Really, I’ve been a Browns fan twice as long as you’ve been alive. Please do not lecture me or my long suffering compatriots about commitment. Oh, and wipe your snotty nose.
I agree with a previous commenter. This article states my sentiment, my story, and my feelings nearly word for word. I first felt things were going to hell fast when they cut Bernie. Modell had finally blown out his last brain cell.
What is the problem with the “new” Browns? Let’s see if we can find some common denominators since they’ve come back. Owners, nope, there have been several in charge, sort of. What about coaches, GMs, quarterbacks, draft picks, coordinators, players? None for all of them. Even the brand new stadium has gone through renovations already.
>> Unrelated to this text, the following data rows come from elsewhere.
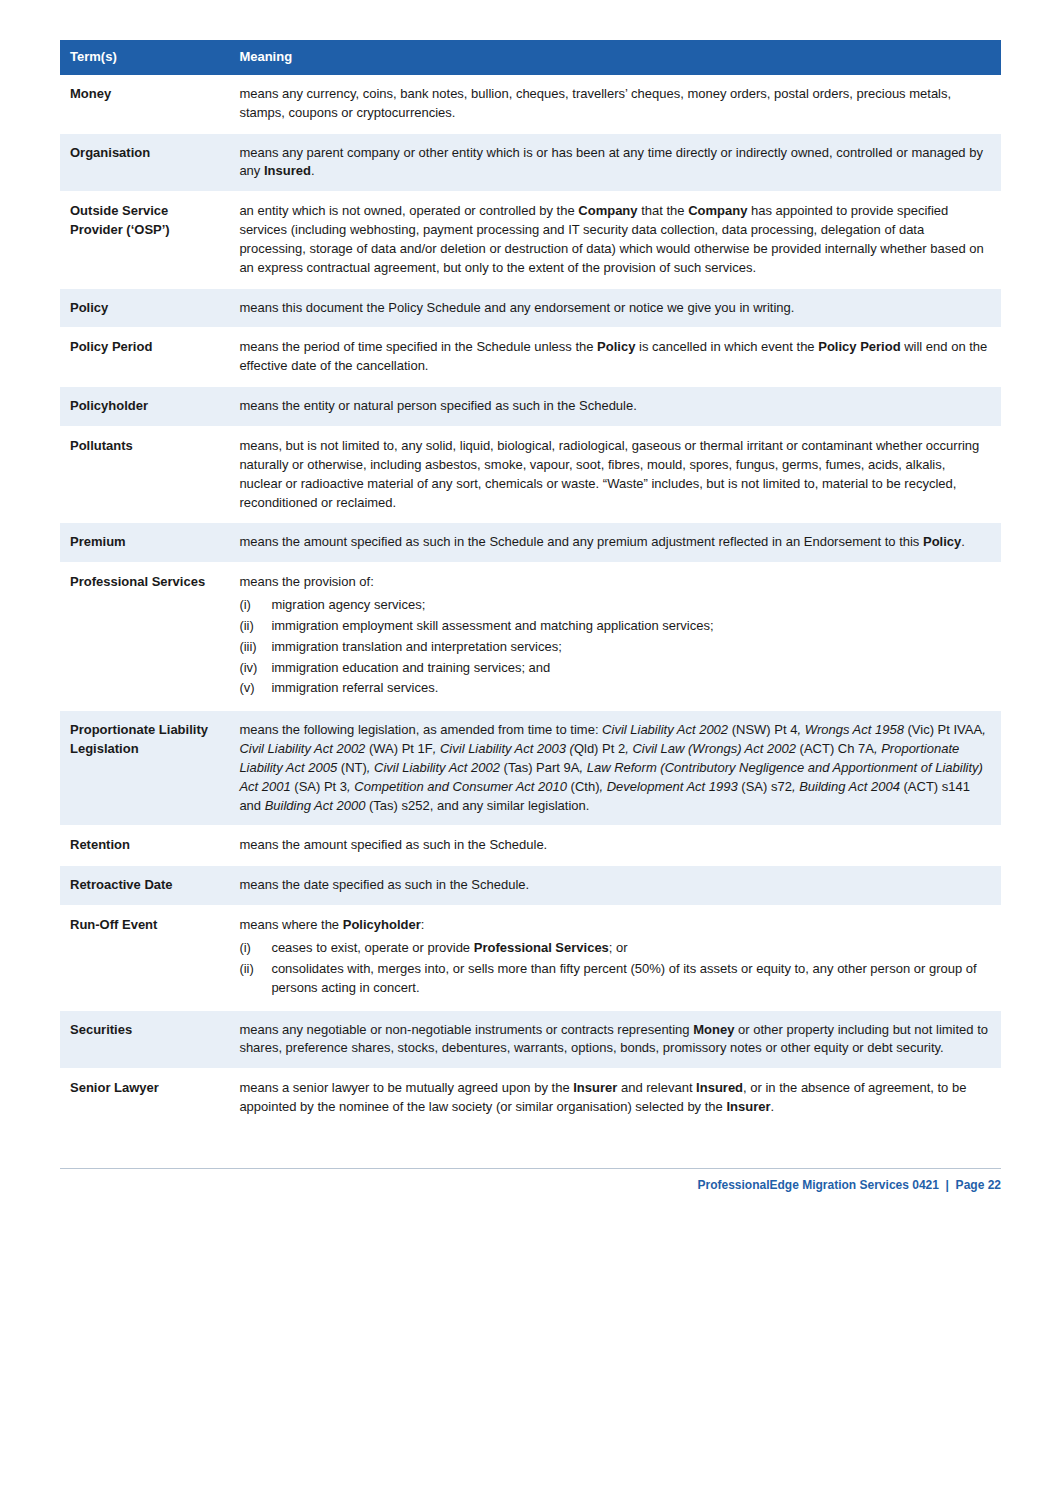| Term(s) | Meaning |
| --- | --- |
| Money | means any currency, coins, bank notes, bullion, cheques, travellers’ cheques, money orders, postal orders, precious metals, stamps, coupons or cryptocurrencies. |
| Organisation | means any parent company or other entity which is or has been at any time directly or indirectly owned, controlled or managed by any Insured . |
| Outside Service Provider (‘OSP’) | an entity which is not owned, operated or controlled by the Company that the Company has appointed to provide specified services (including webhosting, payment processing and IT security data collection, data processing, delegation of data processing, storage of data and/or deletion or destruction of data) which would otherwise be provided internally whether based on an express contractual agreement, but only to the extent of the provision of such services. |
| Policy | means this document the Policy Schedule and any endorsement or notice we give you in writing. |
| Policy Period | means the period of time specified in the Schedule unless the Policy is cancelled in which event the Policy Period will end on the effective date of the cancellation. |
| Policyholder | means the entity or natural person specified as such in the Schedule. |
| Pollutants | means, but is not limited to, any solid, liquid, biological, radiological, gaseous or thermal irritant or contaminant whether occurring naturally or otherwise, including asbestos, smoke, vapour, soot, fibres, mould, spores, fungus, germs, fumes, acids, alkalis, nuclear or radioactive material of any sort, chemicals or waste. “Waste” includes, but is not limited to, material to be recycled, reconditioned or reclaimed. |
| Premium | means the amount specified as such in the Schedule and any premium adjustment reflected in an Endorsement to this Policy . |
| Professional Services | means the provision of: (i) migration agency services; (ii) immigration employment skill assessment and matching application services; (iii) immigration translation and interpretation services; (iv) immigration education and training services; and (v) immigration referral services. |
| Proportionate Liability Legislation | means the following legislation, as amended from time to time: Civil Liability Act 2002 (NSW) Pt 4 , Wrongs Act 1958 (Vic) Pt IVAA , Civil Liability Act 2002 (WA) Pt 1F , Civil Liability Act 2003 ( Qld) Pt 2 , Civil Law (Wrongs) Act 2002 (ACT) Ch 7A , Proportionate Liability Act 2005 (NT) , Civil Liability Act 2002 (Tas) Part 9A , Law Reform (Contributory Negligence and Apportionment of Liability) Act 2001 (SA) Pt 3 , Competition and Consumer Act 2010 (Cth) , Development Act 1993 (SA) s72 , Building Act 2004 (ACT) s141 and Building Act 2000 (Tas) s252, and any similar legislation. |
| Retention | means the amount specified as such in the Schedule. |
| Retroactive Date | means the date specified as such in the Schedule. |
| Run-Off Event | means where the Policyholder : (i) ceases to exist, operate or provide Professional Services ; or (ii) consolidates with, merges into, or sells more than fifty percent (50%) of its assets or equity to, any other person or group of persons acting in concert. |
| Securities | means any negotiable or non-negotiable instruments or contracts representing Money or other property including but not limited to shares, preference shares, stocks, debentures, warrants, options, bonds, promissory notes or other equity or debt security. |
| Senior Lawyer | means a senior lawyer to be mutually agreed upon by the Insurer and relevant Insured , or in the absence of agreement, to be appointed by the nominee of the law society (or similar organisation) selected by the Insurer . |
ProfessionalEdge Migration Services 0421 | Page 22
What’s the common denominator? It’s the stupid Cleveland fan base who can always be counted on by the NFL to eat whatever s***t is fed to them. The residents of fantasyland who every year swallow higher ticket prices because the team acquires some other high draft pick or cashed out free agent who will be on the pro football junk heap within a few years.
Is there a solution? Not as long as everyone believes that this joke of an expansion team is vital to the survival and identity of our city. No free agents want to come here. The faux Browns and their fans are the joke of the league. The real Browns are gone forever, stolen by the NFL who in their benevolence replaced them with this pile of crap. All we have now is a broken product mired in mediocrity which will never make enough money to rebuild itself properly. Stop going to the games and that will be taken away as well.
Keep buying those season tickets and jerseys, ya rubes! The NFL bigwigs love ya! Just wait until next year!